Twenty Centuries. Twenty-Four Timezones. Two Hemispheres. One Church.
Nov. 2, 2023

Taking Death Seriously

Taking Death Seriously

I’m recording and releasing this a few hours before our parish celebrates the mass of All Souls Day. It’s part of a three-day focus on death and the dead: All Saints Eve on October 31 (or Halloween), the solemnity mass of All Saints Day on November 1, and All Souls Day on November 2. All Saints celebrates those who have died and gone to heaven, where they worship and fellowship in the Presence of the Holy Trinity, and on All Souls, we pray for those who have died in faith, but who have not progressed to heaven. They are, in the words of the Book of Revelation, washing their robes so they may enter the New Jerusalem, doing penance in purgatory.

But today I’m reflecting on something a bit wider: how Catholicism takes death seriously. How it offers a coherent understanding of what death is, and what happens to people when they die. And sound, biblical practices to accompany us through life in anticipation of death, when we die, and for those left behind.

I think Catholicism takes death seriously. Like a grown-up religion should. Which we ought to do, because what’s more inevitable and serious than death?

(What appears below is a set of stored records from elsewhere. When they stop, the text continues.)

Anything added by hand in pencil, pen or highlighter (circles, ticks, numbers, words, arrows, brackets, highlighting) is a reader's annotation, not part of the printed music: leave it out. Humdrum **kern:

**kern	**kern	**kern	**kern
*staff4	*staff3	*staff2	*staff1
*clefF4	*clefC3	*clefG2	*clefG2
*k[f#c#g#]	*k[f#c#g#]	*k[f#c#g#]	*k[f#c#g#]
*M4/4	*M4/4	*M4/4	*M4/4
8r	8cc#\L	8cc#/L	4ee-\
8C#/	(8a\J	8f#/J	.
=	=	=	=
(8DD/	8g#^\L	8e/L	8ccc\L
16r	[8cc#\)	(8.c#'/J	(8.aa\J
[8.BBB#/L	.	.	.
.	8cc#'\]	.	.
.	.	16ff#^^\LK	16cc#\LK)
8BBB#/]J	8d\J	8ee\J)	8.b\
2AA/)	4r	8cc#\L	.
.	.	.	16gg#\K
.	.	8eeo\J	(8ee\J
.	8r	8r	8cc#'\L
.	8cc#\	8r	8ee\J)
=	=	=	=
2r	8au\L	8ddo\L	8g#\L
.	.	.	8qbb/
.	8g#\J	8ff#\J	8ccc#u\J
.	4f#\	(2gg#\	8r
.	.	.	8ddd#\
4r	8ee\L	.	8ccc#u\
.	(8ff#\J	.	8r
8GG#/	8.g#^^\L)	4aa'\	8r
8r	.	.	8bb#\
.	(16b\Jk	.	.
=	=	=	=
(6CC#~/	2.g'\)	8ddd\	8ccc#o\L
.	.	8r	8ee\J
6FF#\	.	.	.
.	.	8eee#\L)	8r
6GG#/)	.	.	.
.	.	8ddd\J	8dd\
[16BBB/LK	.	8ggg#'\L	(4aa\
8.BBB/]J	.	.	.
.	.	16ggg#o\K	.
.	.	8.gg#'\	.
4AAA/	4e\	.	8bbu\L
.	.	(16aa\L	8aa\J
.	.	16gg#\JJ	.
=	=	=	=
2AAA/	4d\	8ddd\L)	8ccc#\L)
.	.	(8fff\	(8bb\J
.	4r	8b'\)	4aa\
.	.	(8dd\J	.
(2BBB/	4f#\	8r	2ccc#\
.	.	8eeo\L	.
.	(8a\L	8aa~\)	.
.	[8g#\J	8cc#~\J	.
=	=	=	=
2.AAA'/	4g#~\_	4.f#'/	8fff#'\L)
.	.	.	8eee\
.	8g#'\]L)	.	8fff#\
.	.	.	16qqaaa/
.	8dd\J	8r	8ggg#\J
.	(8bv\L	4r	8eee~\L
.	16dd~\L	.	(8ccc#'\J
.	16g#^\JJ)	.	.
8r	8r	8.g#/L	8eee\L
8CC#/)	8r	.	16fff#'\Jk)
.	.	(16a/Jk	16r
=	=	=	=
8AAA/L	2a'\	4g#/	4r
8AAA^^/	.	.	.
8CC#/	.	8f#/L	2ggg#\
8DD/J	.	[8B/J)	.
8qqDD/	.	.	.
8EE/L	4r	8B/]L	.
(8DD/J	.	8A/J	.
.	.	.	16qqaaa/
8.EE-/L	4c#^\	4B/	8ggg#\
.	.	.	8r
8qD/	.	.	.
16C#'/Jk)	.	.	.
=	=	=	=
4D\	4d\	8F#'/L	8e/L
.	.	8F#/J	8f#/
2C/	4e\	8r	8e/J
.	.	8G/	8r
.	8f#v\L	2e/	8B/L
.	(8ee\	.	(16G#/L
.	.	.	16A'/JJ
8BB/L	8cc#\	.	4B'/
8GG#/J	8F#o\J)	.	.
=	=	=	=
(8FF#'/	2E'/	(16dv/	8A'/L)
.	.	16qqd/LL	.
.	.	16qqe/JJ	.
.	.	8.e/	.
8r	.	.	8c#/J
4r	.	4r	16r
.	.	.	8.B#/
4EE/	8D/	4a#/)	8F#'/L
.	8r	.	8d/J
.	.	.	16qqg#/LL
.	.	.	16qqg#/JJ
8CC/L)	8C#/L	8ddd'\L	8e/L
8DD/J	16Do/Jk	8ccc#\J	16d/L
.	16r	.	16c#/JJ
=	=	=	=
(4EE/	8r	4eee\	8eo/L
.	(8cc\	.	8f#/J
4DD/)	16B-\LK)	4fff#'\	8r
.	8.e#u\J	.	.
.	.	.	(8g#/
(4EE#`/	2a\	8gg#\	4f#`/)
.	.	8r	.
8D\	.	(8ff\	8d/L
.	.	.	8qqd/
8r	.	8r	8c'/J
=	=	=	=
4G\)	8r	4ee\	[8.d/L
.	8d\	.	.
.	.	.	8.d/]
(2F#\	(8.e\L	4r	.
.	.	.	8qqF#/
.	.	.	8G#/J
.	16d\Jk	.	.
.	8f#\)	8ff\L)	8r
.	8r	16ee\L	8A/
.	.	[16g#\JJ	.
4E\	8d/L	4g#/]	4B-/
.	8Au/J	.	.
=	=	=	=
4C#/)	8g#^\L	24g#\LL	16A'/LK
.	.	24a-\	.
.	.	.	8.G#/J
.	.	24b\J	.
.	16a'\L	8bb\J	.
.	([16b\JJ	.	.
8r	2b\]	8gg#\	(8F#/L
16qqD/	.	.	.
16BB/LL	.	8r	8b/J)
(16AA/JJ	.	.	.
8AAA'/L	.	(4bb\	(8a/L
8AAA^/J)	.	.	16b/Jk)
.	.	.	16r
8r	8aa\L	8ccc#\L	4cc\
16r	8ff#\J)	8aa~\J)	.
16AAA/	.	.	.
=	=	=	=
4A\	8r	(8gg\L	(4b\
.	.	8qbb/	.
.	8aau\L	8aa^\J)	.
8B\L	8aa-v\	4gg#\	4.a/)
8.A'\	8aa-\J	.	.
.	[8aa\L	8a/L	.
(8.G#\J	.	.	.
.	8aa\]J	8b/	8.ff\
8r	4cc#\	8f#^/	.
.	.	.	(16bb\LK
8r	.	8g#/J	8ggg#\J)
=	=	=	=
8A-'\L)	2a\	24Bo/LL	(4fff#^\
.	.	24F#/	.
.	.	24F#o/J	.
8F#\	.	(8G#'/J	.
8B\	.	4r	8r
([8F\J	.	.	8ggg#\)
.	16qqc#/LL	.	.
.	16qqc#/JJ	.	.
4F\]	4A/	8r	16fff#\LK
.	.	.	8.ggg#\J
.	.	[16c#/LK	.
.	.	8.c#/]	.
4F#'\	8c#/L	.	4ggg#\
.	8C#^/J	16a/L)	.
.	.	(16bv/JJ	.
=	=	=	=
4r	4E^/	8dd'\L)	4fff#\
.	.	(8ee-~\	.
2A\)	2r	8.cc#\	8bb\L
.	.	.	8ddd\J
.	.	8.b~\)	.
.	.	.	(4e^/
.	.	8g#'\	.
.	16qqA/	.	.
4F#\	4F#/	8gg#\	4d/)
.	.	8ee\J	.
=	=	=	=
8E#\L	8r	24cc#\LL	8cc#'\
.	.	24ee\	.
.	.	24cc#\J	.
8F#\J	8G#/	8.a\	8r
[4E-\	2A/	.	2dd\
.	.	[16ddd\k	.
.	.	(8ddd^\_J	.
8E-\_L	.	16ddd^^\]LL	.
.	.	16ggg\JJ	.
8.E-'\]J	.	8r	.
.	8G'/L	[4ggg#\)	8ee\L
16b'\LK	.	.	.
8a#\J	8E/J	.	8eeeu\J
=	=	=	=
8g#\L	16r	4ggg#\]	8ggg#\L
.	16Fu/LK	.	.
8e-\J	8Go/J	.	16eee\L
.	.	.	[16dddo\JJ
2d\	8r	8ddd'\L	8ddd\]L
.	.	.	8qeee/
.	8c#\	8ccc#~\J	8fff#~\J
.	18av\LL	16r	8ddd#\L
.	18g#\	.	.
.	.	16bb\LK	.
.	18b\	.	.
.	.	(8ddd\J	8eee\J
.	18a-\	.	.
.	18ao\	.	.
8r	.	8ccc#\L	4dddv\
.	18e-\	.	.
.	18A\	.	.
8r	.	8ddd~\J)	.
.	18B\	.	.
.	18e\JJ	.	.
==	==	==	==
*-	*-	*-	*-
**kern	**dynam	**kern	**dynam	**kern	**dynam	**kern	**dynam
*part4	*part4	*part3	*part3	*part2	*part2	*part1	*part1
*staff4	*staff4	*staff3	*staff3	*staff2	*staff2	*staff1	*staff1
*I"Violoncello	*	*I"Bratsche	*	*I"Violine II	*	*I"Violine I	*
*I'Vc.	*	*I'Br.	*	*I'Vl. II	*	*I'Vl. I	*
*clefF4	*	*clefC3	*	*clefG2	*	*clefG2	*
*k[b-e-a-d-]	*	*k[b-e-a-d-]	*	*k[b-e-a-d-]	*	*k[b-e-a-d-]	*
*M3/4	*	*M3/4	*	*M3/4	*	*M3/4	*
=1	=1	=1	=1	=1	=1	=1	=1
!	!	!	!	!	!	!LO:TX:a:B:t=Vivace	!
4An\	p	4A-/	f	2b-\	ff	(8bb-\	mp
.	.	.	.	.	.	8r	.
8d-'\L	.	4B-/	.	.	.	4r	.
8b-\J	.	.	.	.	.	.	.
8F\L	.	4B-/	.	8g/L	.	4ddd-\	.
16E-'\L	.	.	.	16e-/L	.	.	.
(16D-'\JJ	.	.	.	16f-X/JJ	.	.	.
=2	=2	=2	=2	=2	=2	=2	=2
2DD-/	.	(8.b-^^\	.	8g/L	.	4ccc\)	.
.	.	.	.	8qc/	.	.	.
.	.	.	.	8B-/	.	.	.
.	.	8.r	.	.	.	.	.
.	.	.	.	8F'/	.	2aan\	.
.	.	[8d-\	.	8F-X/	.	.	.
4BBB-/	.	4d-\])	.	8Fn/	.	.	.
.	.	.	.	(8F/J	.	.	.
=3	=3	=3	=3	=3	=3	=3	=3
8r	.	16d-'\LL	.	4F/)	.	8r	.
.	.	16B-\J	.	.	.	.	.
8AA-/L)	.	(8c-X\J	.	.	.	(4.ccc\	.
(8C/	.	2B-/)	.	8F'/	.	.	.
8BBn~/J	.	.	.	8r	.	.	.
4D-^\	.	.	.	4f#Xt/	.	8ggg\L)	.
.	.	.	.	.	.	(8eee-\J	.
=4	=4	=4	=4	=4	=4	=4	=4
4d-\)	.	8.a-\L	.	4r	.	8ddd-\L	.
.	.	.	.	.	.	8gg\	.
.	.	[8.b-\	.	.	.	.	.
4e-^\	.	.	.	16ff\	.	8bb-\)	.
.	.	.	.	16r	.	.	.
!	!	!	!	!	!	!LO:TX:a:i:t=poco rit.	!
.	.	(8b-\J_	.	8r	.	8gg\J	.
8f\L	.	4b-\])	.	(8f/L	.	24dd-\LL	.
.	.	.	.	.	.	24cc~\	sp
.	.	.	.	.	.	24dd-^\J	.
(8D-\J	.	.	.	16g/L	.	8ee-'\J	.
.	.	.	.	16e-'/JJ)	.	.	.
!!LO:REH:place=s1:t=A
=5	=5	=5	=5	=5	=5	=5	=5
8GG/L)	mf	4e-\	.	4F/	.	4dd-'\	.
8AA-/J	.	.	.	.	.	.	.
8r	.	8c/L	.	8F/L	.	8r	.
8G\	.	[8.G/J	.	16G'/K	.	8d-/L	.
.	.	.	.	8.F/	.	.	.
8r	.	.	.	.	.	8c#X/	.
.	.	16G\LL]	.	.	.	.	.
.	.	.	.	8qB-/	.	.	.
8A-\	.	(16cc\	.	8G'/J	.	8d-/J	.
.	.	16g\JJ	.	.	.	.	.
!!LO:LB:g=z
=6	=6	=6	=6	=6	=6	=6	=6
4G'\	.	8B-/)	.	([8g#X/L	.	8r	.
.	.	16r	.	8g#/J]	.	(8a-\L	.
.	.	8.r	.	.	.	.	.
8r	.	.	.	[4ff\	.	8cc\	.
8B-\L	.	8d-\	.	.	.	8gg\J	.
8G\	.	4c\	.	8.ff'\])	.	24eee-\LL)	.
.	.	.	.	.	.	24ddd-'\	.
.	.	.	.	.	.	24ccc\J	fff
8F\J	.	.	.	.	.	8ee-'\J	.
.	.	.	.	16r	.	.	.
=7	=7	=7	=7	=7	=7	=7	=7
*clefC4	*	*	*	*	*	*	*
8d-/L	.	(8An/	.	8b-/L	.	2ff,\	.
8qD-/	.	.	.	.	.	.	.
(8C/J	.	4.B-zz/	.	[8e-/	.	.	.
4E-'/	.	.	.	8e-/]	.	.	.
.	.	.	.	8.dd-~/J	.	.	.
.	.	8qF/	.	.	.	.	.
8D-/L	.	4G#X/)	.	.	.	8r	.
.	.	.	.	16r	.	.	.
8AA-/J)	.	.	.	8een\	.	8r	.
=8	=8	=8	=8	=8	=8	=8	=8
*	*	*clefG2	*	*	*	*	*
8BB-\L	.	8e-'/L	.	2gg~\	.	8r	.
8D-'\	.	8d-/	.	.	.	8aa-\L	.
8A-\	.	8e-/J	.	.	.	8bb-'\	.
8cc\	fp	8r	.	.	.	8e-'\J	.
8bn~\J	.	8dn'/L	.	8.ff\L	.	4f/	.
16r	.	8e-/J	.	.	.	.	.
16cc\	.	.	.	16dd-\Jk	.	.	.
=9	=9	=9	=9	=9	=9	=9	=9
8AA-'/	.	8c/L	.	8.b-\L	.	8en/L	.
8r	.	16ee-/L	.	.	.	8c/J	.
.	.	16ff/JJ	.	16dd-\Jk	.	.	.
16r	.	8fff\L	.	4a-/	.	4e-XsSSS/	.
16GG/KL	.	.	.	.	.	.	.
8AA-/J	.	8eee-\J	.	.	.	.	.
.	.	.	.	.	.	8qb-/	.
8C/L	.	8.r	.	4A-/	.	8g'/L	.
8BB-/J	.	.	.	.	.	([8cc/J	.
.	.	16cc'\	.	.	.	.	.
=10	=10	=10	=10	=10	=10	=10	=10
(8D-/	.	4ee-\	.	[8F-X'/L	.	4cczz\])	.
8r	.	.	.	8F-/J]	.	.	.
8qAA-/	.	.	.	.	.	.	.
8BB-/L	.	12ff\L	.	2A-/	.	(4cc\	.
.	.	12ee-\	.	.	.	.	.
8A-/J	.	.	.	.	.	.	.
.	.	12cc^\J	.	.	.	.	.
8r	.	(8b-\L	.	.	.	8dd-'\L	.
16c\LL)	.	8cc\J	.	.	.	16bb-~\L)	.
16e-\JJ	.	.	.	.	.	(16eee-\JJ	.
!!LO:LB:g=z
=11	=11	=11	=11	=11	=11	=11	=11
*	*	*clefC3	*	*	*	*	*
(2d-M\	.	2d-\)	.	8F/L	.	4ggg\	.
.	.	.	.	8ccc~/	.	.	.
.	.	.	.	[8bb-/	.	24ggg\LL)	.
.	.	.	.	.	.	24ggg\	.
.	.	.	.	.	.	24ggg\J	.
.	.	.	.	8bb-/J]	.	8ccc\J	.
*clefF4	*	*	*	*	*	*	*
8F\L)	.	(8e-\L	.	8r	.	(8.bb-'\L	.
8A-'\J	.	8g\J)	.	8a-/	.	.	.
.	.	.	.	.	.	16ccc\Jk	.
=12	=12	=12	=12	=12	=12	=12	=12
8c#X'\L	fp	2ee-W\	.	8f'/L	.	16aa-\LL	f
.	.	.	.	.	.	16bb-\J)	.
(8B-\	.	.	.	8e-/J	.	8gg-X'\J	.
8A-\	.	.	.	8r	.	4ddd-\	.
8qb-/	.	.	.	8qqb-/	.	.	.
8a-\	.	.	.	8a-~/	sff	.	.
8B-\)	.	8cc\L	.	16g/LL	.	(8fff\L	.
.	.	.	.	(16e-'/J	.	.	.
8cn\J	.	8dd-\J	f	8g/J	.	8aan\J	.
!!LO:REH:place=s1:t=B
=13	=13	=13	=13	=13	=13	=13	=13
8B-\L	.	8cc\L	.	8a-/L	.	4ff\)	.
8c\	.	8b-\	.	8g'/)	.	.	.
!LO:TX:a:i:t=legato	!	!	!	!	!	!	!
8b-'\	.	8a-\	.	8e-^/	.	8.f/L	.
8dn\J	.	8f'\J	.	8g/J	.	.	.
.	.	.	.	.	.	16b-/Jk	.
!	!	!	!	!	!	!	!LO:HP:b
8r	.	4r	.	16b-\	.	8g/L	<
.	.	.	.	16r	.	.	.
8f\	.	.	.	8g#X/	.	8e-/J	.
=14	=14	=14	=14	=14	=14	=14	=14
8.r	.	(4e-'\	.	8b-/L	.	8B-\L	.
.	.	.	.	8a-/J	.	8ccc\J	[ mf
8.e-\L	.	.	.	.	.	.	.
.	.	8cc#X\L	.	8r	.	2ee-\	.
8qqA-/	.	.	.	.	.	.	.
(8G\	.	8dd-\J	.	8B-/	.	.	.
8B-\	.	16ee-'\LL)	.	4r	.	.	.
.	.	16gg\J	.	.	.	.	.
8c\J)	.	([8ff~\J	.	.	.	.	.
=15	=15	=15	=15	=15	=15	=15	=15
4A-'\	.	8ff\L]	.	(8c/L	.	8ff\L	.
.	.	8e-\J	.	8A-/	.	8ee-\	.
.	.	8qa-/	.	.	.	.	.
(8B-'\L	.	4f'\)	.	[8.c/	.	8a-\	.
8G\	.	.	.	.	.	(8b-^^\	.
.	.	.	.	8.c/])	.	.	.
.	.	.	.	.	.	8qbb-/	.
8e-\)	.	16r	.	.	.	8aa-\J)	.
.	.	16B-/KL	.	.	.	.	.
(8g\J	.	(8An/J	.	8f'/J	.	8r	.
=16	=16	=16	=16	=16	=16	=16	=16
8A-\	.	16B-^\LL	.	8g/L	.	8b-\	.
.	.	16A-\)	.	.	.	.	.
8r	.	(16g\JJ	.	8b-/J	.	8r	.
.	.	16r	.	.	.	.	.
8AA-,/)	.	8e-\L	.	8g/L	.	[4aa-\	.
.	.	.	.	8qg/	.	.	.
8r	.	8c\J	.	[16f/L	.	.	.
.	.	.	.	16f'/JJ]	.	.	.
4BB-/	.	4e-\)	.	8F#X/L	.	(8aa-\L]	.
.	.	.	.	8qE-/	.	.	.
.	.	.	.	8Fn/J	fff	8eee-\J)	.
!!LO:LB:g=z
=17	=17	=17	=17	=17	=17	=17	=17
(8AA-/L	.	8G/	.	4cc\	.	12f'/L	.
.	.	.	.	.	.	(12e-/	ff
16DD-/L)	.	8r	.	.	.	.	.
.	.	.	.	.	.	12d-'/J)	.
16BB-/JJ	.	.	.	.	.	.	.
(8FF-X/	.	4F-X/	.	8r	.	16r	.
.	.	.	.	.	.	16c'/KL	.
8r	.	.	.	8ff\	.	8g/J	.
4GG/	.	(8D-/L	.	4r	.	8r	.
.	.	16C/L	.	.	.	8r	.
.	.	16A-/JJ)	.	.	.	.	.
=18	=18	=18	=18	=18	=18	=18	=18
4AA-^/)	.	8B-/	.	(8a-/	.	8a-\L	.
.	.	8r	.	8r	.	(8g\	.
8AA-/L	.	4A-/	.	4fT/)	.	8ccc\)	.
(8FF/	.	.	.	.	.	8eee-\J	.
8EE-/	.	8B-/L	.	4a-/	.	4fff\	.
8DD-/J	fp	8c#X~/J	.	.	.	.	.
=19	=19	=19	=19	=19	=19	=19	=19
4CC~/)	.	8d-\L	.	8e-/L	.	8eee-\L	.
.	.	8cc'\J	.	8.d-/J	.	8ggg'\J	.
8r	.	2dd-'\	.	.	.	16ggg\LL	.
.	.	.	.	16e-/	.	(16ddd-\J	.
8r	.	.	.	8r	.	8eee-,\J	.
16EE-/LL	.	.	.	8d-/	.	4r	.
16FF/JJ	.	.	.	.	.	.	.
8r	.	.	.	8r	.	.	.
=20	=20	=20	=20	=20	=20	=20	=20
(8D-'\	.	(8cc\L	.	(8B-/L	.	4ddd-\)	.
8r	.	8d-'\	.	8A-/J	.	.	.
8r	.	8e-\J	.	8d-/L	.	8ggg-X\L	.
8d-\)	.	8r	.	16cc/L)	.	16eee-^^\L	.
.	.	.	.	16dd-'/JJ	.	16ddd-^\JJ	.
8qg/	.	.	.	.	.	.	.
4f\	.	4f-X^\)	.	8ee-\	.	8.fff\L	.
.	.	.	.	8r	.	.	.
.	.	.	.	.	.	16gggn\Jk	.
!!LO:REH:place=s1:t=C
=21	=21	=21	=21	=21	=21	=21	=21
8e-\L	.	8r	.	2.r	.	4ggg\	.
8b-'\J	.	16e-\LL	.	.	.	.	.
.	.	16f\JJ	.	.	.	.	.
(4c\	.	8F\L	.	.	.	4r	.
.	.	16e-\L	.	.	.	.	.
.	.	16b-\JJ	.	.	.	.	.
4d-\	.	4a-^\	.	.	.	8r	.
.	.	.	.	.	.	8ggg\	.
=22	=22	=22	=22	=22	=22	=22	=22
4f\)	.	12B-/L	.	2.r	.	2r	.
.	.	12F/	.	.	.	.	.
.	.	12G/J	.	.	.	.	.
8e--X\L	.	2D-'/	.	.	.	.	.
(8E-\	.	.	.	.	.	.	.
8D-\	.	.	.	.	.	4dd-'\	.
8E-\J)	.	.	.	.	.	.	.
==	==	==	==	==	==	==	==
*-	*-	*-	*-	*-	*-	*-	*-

But we live in a culture that doesn’t take it seriously. There is no coherent understanding of death in America, Canada, and Western Europe. What happens when we die? How should we approach it? What should we do when someone dies? All of this has become individualized. When I was a Protestant Evangelical pastor, it was my responsibility, my privilege, to occasionally be with people as they were dying. Or to plan and officiate at funerals and memorial services. Or to counsel people who had lost a loved one. Or to simply answer questions like, “Where do people go when they die?”

But over the last 40 years, I’d say that it’s become impossible to have really coherent conversations about any of these because there are no consistent beliefs. Americans, Canadians, and Western Europeans each make up their own views on death, the afterlife, how to approach it, how to memorialize it, and what it all means. It seems that every conversation I have with someone consists of listening to them (which is never a bad thing! Always listen!) but listening to them explain or often invent on the fly, what they want to believe.

This person says it means nothing: when your time comes, the lights just go out. Another person says you become an angel in heaven or maybe you become the guardian angel for your loved ones. Someone else says you get absorbed into the universe and become part of the soul of nature. Someone else says now you get to fertilize the trees and reduce carbon load in the atmosphere. Someone says you go to be with your dead relatives. Someone else says you come back and are born as a baby to live another life. Most look puzzled and say they don’t really know, but they’ll just move into “the Light,” whatever that means.

But most think that it will be no big deal. It will all work out OK. Almost no one I meet thinks that they personally will go to hell. They think that really bad people, like Hitler, will go to hell. But not them. If they believe in some sort of God, they’re pretty sure that he/she/or it will agree that they did the best they could and give them a pass.

And because beliefs about death are so individualized, there’s no consistency in how we prepare for it. How should we live, knowing that we’re going to die? Catholicism offers this ancient principle: “memento mori,” Latin for “Remember your Death.” Remember that it is coming, and prepare.

And when the end draws near, there’s no consistency for how to meet it. I was recently in a hospice, and they did a great job of making people comfortable and letting them decide what they wanted at the end. You could pet a Golden Retriever, have someone play acoustic guitar, or have a prayer—any prayer, whatever you wanted to hear. Of course, I get that their mission is to serve a diverse population and let the individual decide, but it just reinforced my impression that our culture has nothing to offer you in the end except whatever you want.

And afterward someone passes, we make up our own rituals. You can have your remains sprinkled on a beach, on a mountain, on a roller coaster, put into the garden to make the plants grow, pressed into a synthetic diamond. Whatever.

And we don’t do a funeral anymore, we do memorial services or celebrations of life. Why look at death? We don’t know what to say about it. Better to look back at what we did than forward to where we’re going.

I’m comforted by Catholicism which has, I think, a serious and mature understanding of death. By commemorating the saints we celebrate those who have gone ahead of us. We pray for those souls who are completing their journey in Purgatory. The sacraments accompany us, from baptism at birth, the Eucharist through life, confession, and anointing at the time of death. Our funeral masses pray for the soul to find its rest in Christ. We take heaven and hell seriously.

So today, on the Feast of All Souls, I’m comforted to be a Catholic, to know that my faith, my Church, has solid answers and practical solutions to face the reality that I will, and all of us will die.